Stones For Hunting? Yes, Our Ancestors Can!

Stones have many uses.

They are used as building and decorative elements, aggregates for concrete, components for industrial uses, lime burning, and ingredient for cement.

Most of us are aware of the conventional uses of stones.

A recent discovery proved a somewhat peculiar purpose for which stones were used.

Archeologists have unearthed artifacts that showed how our ancient ancestors used sharpened stones for hunting. That’s long before the human race has utilized modern hunting equipment like bows and arrows, shot guns and air rifles. Just visit Rifle Judge and you’ll be amazed at how far hunting technology have gone through the years.

Hunting during the Stone Age

Pre-historical evidence shows that humans started hunting large animals as early as 500,000 years ago. During this time, humans started to use stone spear tip. The earliest hunting tools that humans used were made of simple wooden sticks with sharpened end which turned them into spears.

Approximately 100,000 years ago, our ancestors learned how to make tools from indigenous materials. Stones, being the most widely available natural resource, were among the very first implements that humans learned to use. Very roughly chipped out or carved stones were attached into long sticks, turning them into more efficient hunting spears.
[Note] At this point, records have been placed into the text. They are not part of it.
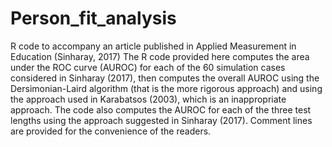 # Person_fit_analysis
R code to accompany an article published in Applied Measurement in Education (Sinharay, 2017)
The R code provided here computes the area under the ROC curve (AUROC) for each of the 60 simulation cases considered in Sinharay (2017), then computes the overall AUROC using the Dersimonian-Laird algorithm (that is the more rigorous approach) and using the approach used in Karabatsos (2003), which is an inappropriate approach. The code also computes the AUROC for each of the three test lengths using the approach suggested in Sinharay (2017). Comment lines are provided for the convenience of the readers.  
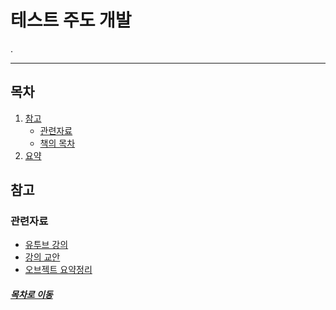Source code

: 테스트 주도 개발
=====
.
- - -
## 목차
1. [참고](#참고)
	* [관련자료](#관련자료)
	* [책의 목차](#책의-목차)
2. [요약](#요약)

## 참고
### 관련자료
* [유투브 강의](https://www.youtube.com/watch?v=biJS1Ze8UMw)
* [강의 교안](./reference/84_6.pdf)
* [오브젝트 요약정리](../../../book/object/README.md)

##### [목차로 이동](#목차)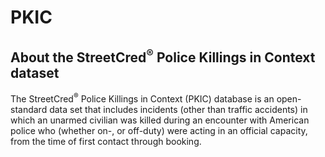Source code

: # PKIC
<h2>About the StreetCred<sup>&reg;</sup> Police Killings in Context dataset</h2>

<p>The StreetCred<sup>&reg;</sup> Police Killings in Context (PKIC) database is an open-standard data set that includes incidents (other than traffic accidents) in which an unarmed civilian was killed during an encounter with American police who (whether on-, or off-duty) were acting in an official capacity, from the time of first contact through booking. </p>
The sudden spurt in technology allowed the creation of more effective weapons and tools, such as throwing spears, axes and, later, the bow and arrow. From stones humans turned to better materials like ivory, bone, antler, and others.

Peculiar stone hunting tools

Aside from the more commonly used hunting tools, our ancestors also devised some peculiar stone tools for hunting. Spheroids that were discovered in South Africa are now believed to be used as projectile weapons for hunting. Previously, these artifacts were thought to be used as percussive tools for grinding, shaping and carving other materials. But recent studies suggest that their weights were able to produce optimal damage when thrown to their prey, rather than just being used for crafting other tools.

These early hunters were adept at disc throwing. They were able to hit their target with much precision even at a distance. It allowed the Stone Age hunters to hunt larger animals which they were unable to do so using their sticks and spears. But the precision of these spheroids never compared to the accuracy of modern air rifles. Many of which can be coupled with specialized scopes, like those you can find on this site: http://riflejudge.com/10-best-air-rifle-scopes/. The spheroids served multiple uses in hunting. Aside from being a weapon, they were also very useful in butchering their games.

The Stone Age produced some of the most ingenious hunting tools that vital to the survival of our species. Truly this period of the human race can take pride in the sudden leap of knowledge. Turning stones into crude instruments is something unthinkable, especially for humans who have roamed the earth for a very long time as scavengers.

As we continue to uncover artifacts and learn about our history, we cannot help but admire how our species have developed tremendously through the years! It’s astonishing how early man has learned to use stone for a wide variety of purposes.